SUPPLIED RECORDS: Begin

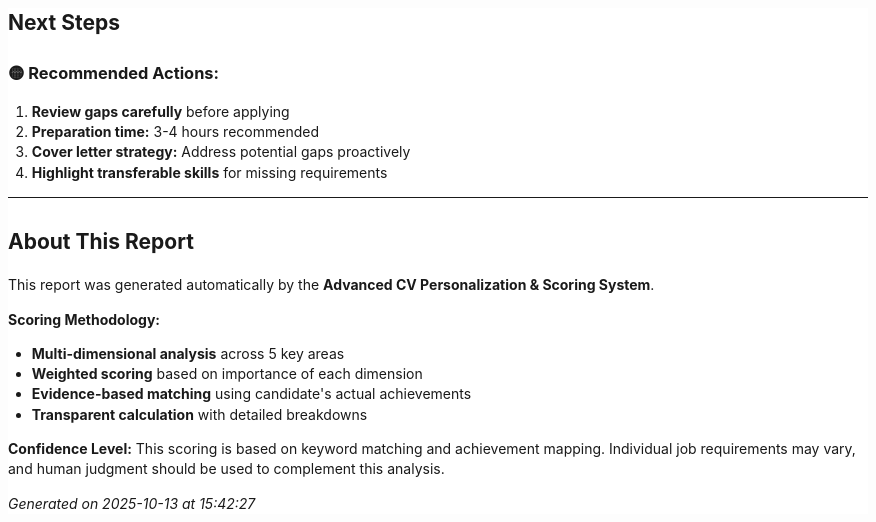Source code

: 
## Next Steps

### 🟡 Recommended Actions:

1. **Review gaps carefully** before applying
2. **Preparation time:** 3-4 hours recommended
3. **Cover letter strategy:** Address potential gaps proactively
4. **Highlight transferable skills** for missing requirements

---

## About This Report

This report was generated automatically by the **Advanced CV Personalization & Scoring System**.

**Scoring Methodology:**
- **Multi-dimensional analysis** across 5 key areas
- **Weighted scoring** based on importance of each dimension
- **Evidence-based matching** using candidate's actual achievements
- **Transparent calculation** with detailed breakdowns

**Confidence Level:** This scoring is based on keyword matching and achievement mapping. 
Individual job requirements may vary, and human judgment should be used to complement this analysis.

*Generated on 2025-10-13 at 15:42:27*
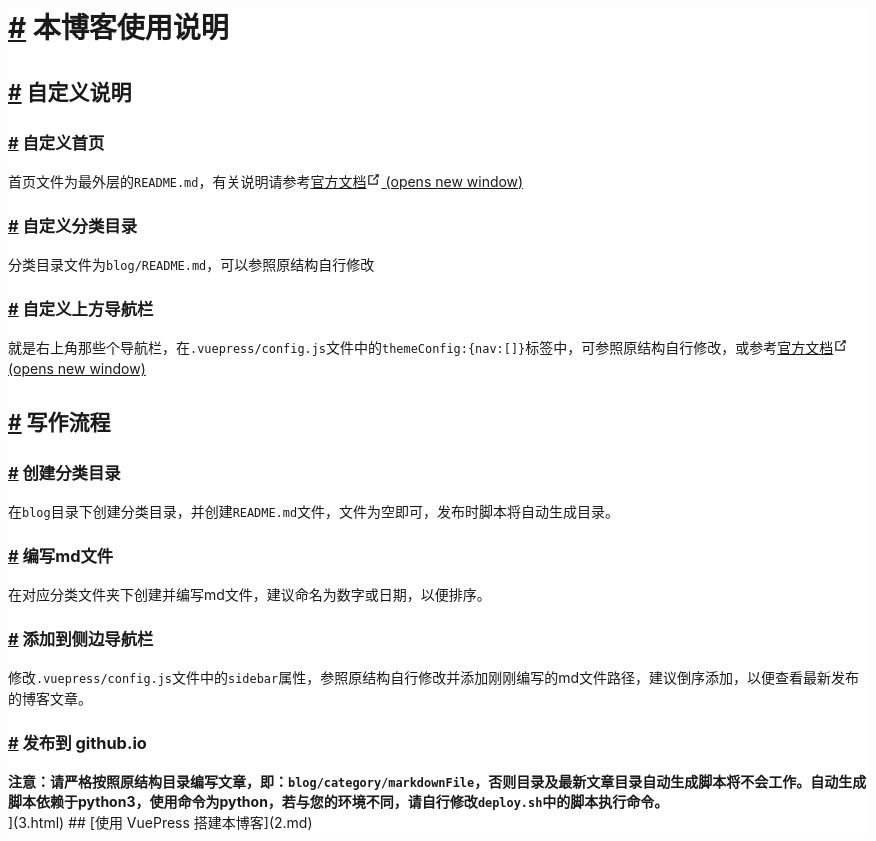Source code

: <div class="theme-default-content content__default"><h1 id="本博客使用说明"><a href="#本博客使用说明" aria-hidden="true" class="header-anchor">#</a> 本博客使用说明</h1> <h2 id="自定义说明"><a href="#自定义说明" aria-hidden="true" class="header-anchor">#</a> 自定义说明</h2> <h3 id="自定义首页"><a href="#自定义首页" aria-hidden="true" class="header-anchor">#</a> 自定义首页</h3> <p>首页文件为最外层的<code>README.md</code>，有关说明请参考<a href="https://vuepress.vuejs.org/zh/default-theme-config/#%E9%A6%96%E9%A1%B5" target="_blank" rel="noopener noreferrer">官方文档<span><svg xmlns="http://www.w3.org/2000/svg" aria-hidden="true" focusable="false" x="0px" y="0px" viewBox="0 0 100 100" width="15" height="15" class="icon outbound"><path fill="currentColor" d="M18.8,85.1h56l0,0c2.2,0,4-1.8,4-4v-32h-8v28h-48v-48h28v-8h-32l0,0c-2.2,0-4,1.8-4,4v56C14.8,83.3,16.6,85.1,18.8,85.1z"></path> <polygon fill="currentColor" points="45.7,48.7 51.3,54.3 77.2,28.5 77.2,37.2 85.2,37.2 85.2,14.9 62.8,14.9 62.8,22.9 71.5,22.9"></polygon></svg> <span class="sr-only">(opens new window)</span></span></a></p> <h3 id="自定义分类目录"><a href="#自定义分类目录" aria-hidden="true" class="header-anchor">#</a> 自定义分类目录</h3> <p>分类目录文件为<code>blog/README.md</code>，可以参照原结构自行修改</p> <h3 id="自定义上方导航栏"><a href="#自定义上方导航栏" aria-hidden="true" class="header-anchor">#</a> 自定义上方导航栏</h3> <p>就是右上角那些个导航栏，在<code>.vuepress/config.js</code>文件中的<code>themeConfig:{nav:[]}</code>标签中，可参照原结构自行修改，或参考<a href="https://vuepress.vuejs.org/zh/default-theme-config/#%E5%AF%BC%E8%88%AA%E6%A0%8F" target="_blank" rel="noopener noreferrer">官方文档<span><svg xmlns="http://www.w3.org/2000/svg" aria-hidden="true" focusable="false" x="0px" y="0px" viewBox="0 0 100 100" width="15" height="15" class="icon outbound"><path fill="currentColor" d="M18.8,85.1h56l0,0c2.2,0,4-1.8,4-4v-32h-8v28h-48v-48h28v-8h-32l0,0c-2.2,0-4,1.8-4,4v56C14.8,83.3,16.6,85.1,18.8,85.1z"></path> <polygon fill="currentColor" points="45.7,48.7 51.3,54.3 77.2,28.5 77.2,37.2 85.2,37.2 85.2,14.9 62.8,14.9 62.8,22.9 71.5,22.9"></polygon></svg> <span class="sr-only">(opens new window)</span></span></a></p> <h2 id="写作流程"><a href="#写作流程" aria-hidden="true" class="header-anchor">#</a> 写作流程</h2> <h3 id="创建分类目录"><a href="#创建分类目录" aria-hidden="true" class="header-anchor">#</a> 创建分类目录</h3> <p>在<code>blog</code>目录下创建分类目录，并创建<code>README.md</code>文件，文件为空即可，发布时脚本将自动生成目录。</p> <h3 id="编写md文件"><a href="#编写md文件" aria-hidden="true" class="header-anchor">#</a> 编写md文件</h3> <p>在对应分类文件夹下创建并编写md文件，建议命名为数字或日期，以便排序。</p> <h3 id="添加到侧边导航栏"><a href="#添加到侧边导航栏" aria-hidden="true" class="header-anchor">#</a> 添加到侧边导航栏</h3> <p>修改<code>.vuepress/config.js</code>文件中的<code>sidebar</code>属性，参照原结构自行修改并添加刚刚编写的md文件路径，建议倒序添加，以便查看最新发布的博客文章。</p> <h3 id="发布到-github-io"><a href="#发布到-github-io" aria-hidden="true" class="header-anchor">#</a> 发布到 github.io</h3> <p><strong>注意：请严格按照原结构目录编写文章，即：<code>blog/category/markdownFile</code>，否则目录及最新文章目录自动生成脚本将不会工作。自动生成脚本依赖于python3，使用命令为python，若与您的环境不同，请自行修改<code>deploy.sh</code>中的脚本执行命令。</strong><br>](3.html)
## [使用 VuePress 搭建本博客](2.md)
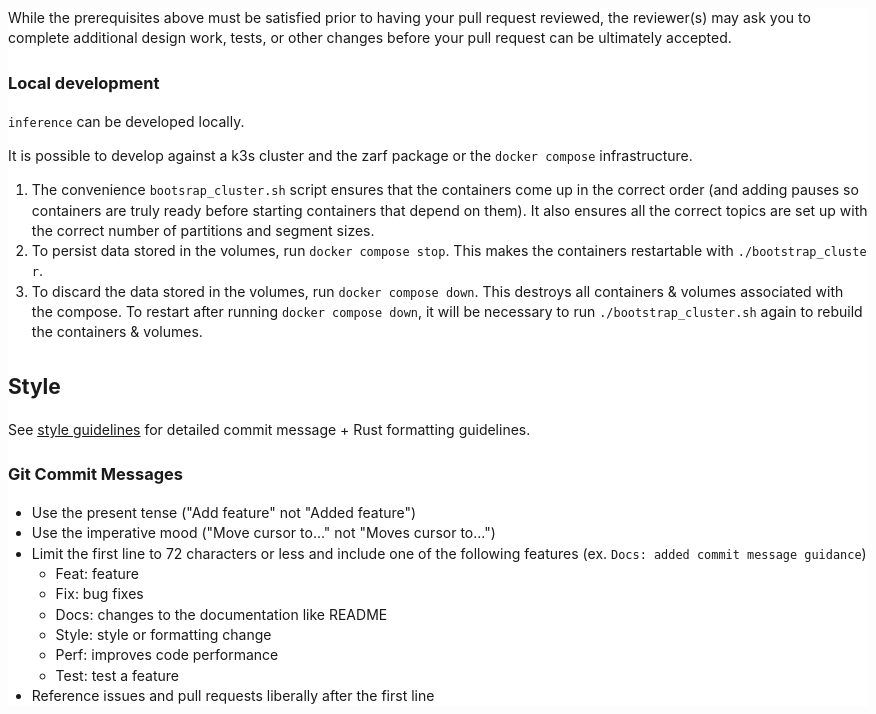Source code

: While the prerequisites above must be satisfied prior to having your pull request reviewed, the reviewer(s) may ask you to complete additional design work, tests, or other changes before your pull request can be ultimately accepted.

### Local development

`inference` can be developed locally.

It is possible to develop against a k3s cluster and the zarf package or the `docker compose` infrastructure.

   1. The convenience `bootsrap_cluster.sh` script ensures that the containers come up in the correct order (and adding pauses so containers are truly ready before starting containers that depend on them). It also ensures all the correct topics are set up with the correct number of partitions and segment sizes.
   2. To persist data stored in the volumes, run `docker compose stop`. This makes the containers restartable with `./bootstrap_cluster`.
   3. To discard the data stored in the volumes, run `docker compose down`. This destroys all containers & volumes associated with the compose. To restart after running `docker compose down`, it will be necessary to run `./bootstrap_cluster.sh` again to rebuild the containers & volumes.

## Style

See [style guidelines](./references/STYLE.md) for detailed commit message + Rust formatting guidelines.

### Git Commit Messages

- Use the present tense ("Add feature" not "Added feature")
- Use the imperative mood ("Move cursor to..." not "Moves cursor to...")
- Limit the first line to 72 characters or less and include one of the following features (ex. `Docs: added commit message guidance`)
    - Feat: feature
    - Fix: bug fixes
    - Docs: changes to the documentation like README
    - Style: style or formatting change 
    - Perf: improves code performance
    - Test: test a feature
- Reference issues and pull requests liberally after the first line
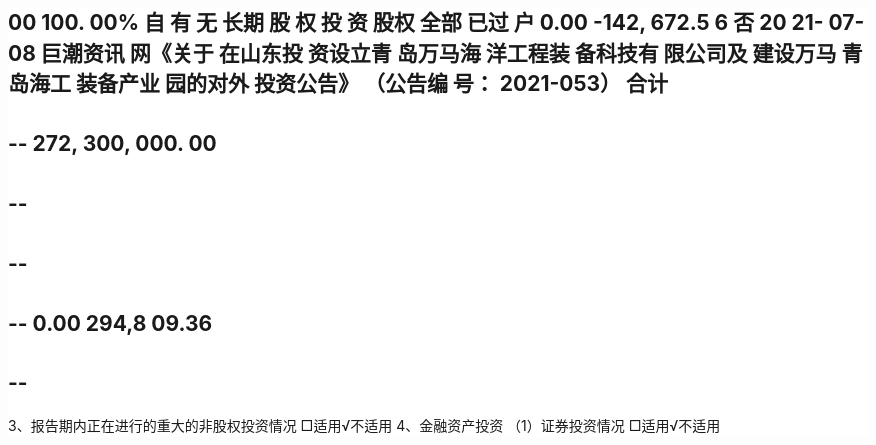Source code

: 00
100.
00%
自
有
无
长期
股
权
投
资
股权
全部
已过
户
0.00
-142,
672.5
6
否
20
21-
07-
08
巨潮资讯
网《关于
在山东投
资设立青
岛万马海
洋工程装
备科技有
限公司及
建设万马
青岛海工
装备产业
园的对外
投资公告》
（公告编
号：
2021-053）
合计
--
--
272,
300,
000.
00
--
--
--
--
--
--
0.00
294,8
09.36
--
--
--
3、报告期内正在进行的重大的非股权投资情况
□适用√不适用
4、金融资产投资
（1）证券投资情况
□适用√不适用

SUPPLIED RECORDS: End

— TRY IT —
Return a copy of each line in the records above that has "requirements" in it.

— SOLUTION FOR THIS EXERCISE —
4. **Highlight transferable skills** for missing requirements
Individual job requirements may vary, and human judgment should be used to complement this analysis.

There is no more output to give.